Once I realized what a jerk I was being to God, I quit crying about a bunch of wood, brick and plaster. I quit focusing on worldly things that don't define me, and I started focusing on what God wants. I've prayed that God will give me wisdom, faith, perseverance and flexibility. I've prayed more about the people we'll be living by than the place we will be living in. In other words, I've given it over to God and I'm just following his lead. And leading he is...

  • He's blessed us with a fantastic Christian realtor who understands what we're trying to do and has offered to us a less-than-normal commission rate.
  • He has blessed both Mr. Right and me with employment in companies in the real estate/mortgage areas that have free/discounted benefits that will aid us in buying and selling our house.
  • He's blessed us with friends who have the knowledge we need to make our place nicer for the next owner. (Thanks John, Brock, Mike and Ben!)
  • He's blessed us with incredible sales for most of the things we had purchase to update it.
  • He's blessed us with parents who are able and willing to watch our kids over spring break while we work on the house.
  • He's blessed us with a nice tax return so that none of these renovations need to be on a credit card.
  • He's blessed me with a man who is focused, detail-oriented, calm and has a great attitude that is infectious to me.
  • He's given me a content heart about the move, the process and with whom I get to move.

God's hand has been guiding us all the way. And he has made this entire process so easy for us - even Mr. Right's fall through the ceiling had a God twist on it.
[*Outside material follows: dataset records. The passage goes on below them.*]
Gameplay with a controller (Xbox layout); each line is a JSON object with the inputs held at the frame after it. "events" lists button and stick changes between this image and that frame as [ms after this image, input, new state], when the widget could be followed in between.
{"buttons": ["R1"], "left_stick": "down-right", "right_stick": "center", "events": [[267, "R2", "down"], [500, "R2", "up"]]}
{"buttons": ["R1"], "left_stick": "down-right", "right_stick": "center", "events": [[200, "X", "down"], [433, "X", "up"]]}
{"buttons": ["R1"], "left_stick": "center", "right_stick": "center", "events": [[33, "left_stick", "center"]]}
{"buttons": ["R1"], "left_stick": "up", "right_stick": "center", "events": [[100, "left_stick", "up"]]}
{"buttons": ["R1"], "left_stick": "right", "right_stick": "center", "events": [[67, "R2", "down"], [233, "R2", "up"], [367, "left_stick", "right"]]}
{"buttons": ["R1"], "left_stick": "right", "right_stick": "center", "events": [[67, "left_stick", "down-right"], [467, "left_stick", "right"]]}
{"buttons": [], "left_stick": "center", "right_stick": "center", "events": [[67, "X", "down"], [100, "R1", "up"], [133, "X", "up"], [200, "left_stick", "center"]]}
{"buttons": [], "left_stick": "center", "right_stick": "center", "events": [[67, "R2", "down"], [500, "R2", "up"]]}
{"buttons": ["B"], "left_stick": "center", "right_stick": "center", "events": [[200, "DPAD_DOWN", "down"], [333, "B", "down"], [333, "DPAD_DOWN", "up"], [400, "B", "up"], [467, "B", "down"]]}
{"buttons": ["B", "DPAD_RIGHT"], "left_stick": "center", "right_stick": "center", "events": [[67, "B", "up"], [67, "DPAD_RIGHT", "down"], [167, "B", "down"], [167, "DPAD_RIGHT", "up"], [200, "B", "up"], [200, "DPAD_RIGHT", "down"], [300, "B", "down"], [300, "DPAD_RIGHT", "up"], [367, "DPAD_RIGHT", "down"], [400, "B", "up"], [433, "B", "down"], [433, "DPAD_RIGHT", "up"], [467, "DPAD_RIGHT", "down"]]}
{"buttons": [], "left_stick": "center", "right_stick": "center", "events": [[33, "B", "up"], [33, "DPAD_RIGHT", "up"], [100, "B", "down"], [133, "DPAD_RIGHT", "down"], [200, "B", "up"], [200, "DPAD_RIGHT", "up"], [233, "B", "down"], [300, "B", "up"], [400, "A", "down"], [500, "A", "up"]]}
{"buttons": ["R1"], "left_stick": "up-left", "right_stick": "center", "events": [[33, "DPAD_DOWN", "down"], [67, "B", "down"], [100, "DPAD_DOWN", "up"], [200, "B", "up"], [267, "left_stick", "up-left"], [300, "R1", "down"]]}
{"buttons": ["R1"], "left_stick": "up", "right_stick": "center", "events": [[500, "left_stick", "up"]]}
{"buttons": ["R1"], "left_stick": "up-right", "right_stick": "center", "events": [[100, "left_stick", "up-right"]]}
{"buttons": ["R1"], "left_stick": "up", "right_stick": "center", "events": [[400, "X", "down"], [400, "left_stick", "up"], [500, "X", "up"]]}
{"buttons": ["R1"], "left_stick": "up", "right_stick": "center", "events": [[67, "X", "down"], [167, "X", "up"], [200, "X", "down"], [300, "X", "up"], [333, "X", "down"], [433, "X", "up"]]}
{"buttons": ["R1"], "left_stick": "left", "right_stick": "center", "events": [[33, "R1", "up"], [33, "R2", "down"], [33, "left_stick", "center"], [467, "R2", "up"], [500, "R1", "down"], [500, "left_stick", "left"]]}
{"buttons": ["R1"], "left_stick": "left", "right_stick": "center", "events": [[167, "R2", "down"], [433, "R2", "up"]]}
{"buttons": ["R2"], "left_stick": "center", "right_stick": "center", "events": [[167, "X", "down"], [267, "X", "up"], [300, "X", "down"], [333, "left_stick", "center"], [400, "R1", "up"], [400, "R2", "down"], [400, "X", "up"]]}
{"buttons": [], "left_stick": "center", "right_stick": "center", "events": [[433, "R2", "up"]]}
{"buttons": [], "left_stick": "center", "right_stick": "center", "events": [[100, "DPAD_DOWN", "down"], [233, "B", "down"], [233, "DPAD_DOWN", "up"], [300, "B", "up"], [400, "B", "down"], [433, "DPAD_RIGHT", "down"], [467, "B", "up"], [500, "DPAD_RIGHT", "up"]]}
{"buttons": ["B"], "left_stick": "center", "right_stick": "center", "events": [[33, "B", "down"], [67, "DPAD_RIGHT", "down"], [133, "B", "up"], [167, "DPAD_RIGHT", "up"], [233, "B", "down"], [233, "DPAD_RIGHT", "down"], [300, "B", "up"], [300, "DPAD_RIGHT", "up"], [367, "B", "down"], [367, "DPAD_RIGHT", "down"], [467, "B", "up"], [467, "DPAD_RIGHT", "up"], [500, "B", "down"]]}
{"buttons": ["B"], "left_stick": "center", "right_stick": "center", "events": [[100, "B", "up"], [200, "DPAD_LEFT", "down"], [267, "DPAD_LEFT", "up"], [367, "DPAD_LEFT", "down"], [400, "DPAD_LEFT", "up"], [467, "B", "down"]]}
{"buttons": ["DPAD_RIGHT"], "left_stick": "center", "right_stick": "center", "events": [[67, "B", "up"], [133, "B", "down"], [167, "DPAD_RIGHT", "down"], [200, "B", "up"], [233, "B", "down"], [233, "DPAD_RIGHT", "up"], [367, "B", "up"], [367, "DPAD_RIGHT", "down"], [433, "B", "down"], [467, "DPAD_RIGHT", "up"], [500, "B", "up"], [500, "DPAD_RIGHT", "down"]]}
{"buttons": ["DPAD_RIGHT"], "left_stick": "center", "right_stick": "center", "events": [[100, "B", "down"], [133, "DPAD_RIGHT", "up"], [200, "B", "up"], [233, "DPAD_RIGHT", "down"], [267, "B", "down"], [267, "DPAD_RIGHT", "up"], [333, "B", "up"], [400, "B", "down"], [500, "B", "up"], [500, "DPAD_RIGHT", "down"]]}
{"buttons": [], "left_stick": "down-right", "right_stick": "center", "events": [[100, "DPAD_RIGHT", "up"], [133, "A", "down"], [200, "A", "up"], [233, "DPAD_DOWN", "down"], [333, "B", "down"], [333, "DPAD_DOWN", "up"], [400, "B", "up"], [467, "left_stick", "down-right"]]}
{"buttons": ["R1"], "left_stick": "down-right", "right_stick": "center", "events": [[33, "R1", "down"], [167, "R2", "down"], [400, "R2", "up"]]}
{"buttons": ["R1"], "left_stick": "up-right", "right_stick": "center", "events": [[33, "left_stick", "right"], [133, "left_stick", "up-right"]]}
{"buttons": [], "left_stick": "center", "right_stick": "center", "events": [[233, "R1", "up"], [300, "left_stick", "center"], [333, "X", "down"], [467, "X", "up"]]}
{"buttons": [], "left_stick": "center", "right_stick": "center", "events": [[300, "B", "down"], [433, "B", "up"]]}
We have decided not to purchase another house until our place is sold. We would like to avoid being saddled with two mortgages mainly because there's no way we could afford it. I know that God has our new house out there. He'll show it to us in his time.

So if you would offer up a prayer on our behalf - for the quick, adequate sale of our present house and for the purchase of a new house, then we would be most appreciative. Oh, and please add the request that our family would be a blessing to those in our new neighborhood and that both our kids could make great friends. I'm sure it's part of God's plan already, but I'd love to have it lifted up to him anyway.